In fact, economists have found that increasing marginal tax rates actually lowers tax revenue. According to the Heritage Foundation:

President Hoover dramatically increased tax rates in the 1930s and President Roosevelt compounded the damage by pushing marginal tax rates to more than 90 percent. Recognizing that high tax rates were hindering the economy, President Kennedy proposed across-the-board tax rate reductions that reduced the top tax rate from more than 90 percent down to 70 percent. What happened? Tax revenues climbed from $94 billion in 1961 to $153 billion in 1968, an increase of 62 percent (33 percent after adjusting for inflation).

It is a false presumption that “soaking the rich” by increasing taxes will raise tax revenues. The Obama administration’s plan to increase marginal taxes for the rich to bring down the deficit fails to factor in human motivation and action.

As taught in economics 101, incentives matter. Under Obama’s plan, two-thirds of businesses profits will be taxed at a higher rate of 39.6 percent. As a result, individuals are more deterred from starting new enterprises.

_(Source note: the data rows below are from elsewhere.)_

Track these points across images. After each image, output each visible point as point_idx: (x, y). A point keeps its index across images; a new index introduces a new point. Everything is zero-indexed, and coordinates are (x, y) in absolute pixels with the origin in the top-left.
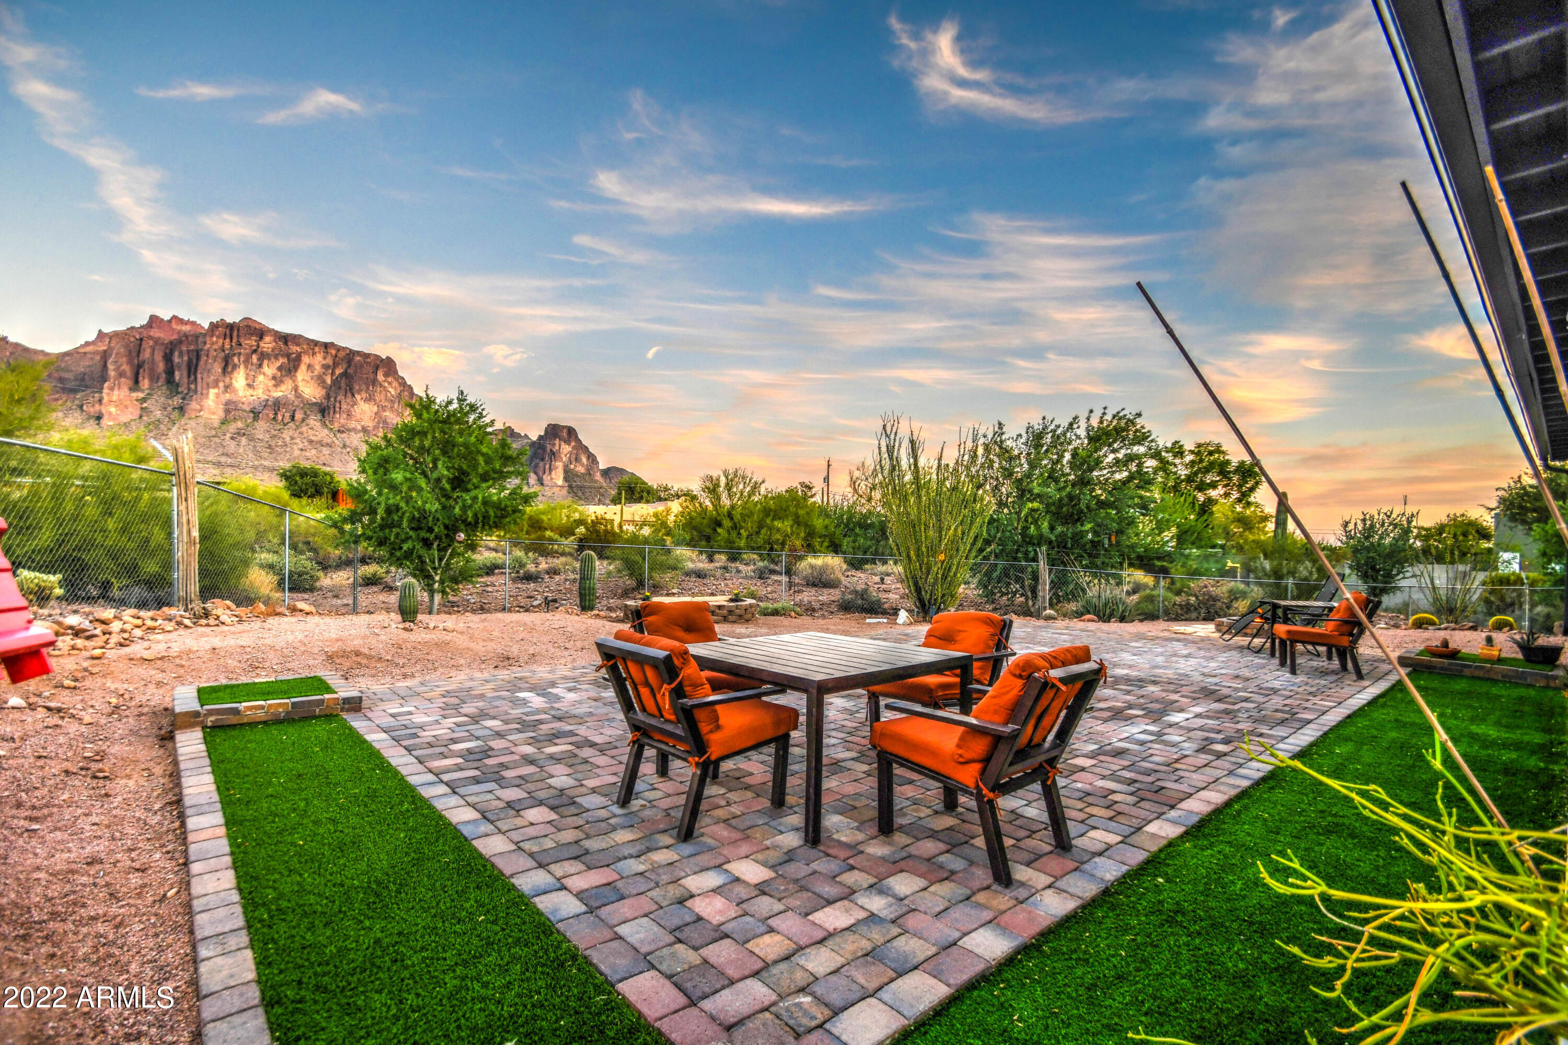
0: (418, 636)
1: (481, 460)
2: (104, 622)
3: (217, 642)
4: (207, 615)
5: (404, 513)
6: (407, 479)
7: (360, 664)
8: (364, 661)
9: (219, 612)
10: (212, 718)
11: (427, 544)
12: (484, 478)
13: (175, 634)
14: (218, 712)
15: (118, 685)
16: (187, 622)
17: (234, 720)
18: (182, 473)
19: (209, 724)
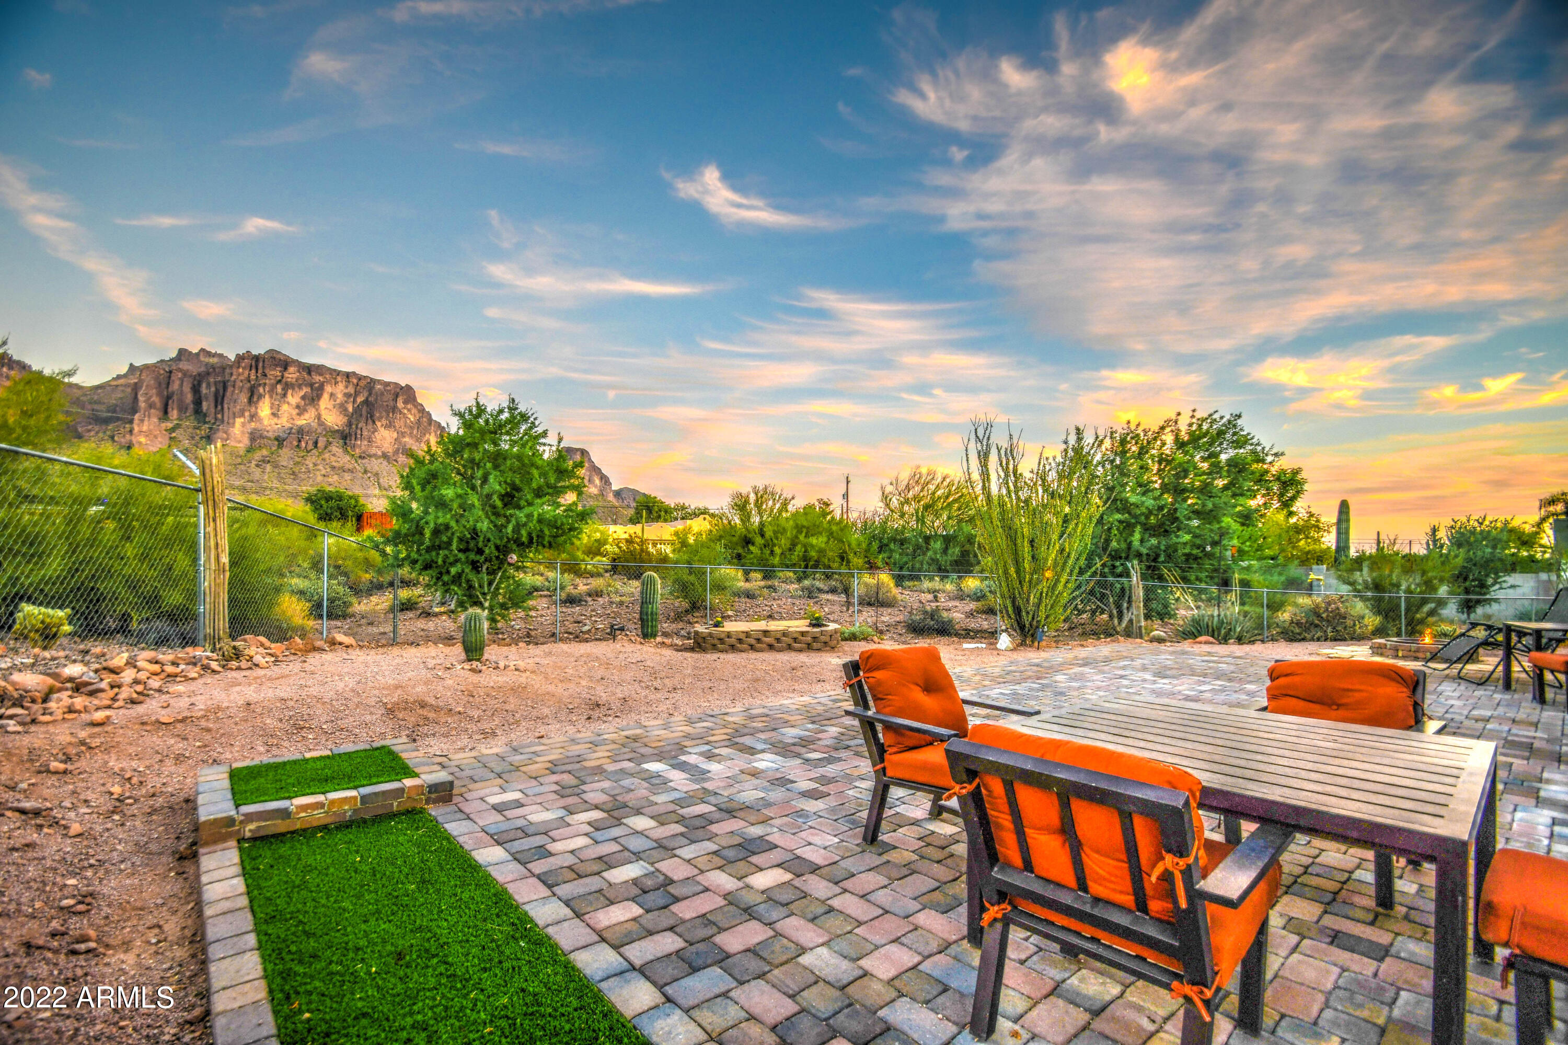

Employers will be forced to pay more in taxes and will have less to invest in expanding their business by creating new jobs. In the end, these higher taxes will discourage production. Why take an enormous risk with your capital if the government takes away nearly 40 percent of your potential profit?

In the Wall Street Journal, Arthur Laffer explains the secondary consequences of increased marginal rates:

Not only do the direct income tax consequences of higher tax rates on those in the highest brackets lead to higher deficits, the indirect effects magnify the tax revenue losses many fold. As a result of higher tax rates on those people in the highest tax brackets, there will be less employment, output, sales, profits, and capital gains — all leading to lower payrolls and lower total tax receipts. There will also be higher unemployment, poverty and lower incomes, all of which require more government spending.

Rich_taxes.jpg

In reality, higher tax rates will alter incentives which lead to larger deficits. If the Obama administration increases marginal tax rates for high income earners, tax revenue will likely decrease. The graph above shows that the Bush-era tax cuts increased production and innovation which led to the rich paying a larger share of taxes.

According to the U.S. Department of Treasury, the top 1 percent of income earners will pay 37 percent of tax revenue with the current 35 percent marginal tax rate. Under Obama’s proposal, these individuals will only pay 31 percent of tax revenue with the proposed 39.6 percent marginal tax rate.

President John F. Kennedy understood that “reducing taxes is the best way open to us to increase revenues.” If Congress fails to extend the Bush-era tax cuts to high income earners, the nation will suffer by reducing employment and output while increasing the budget deficit.